We will be giving the course again in January and we collected feedback during and after the workshop to help us improve for the next iteration. The biggest trends in feedback across the course were "Git is hard" and "the IPython notebook is great". More detailed feedback from the end of the workshop included:
|Good points||Places to improve|
|the helpers||needed a general overview for Git, also pictures|
|practical session on day three||lost track of defensive programming|
|Git was taught and then used it in practice the next day||sometimes hard to read text (colours of text difficult)|
|iPython notebooks! good to type as we are going along||difficult to keep up when following along with terminal lessons (esp when writing files)|
|the hands on approach||could do with a Git/GitHub workflow model|
|working through whole examples end to end (in particular basemap)||got lost with Git|
|the pre course information - install instructions, install tests||we weren't introduced to dealing with [general] external files from python until near the end or in the practical part|
|the number and variety of helpers||much more engaged when doing practical examples (problem solving) rather than typing what someone else was typing|
|forced to do something for a whole day rather than listening and following||needed more stuff on shell scripting with regard to automating a process using a pipeline|
|good number of people. excellent ratio of helpers / students|
|good to rotate people between tables each day|
Overall, I think we probably spent a little too much time on basic shell at the start of day 1 (which most people had seen before) and should have planned to spend more time with Git (perhaps breaking the single two hour slot into two lessons, each with their own exercises). We will try to improve next time, but need to remember that the previous experience of the next group could be significantly different. We should also make sure that when we teach using the terminal, the text is large and clear (what is clear on a projector is different to what is clear on laptop display) and make more reference to some of the useful online help for git. For example, we did not show this or make very much reference to the online tutorial.
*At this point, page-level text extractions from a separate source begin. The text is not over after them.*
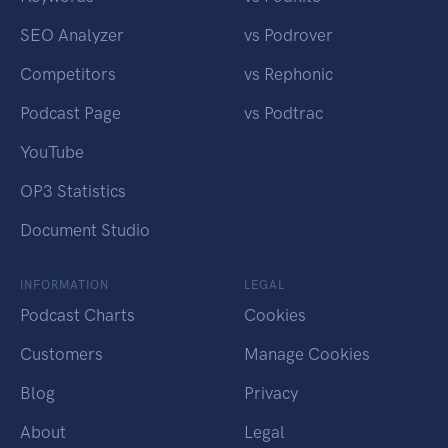
SEO Analyzer
vs Podrover
Competitors
vs Rephonic
Podcast Page
vs Podtrac
YouTube
OP3 Statistics
Document Studio
INFORMATION
LEGAL
Podcast Charts
Cookies
Customers
Manage Cookies
Blog
Privacy
About
Legal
NERC have just announced details of next year's ATSC scheme. Scientific computing is still on the list of key skills to be provided and we are starting to discuss a new application for funding. A major objective must be to attempt to embed this kind of training into the training experienced by of most of NERC's PhD students. Key to this would be to work with several of the institutions that host large doctoral training partnerships and seek to leave sufficient instructors and helpers in NERC's research community so that the DTPs will run their own training in the future. This may imply that we need to find and train more instructors.
We are looking forward to our second workshop in January. We will report on the modified material once we have given it another go, when we will need to work out the best way to make this widely available.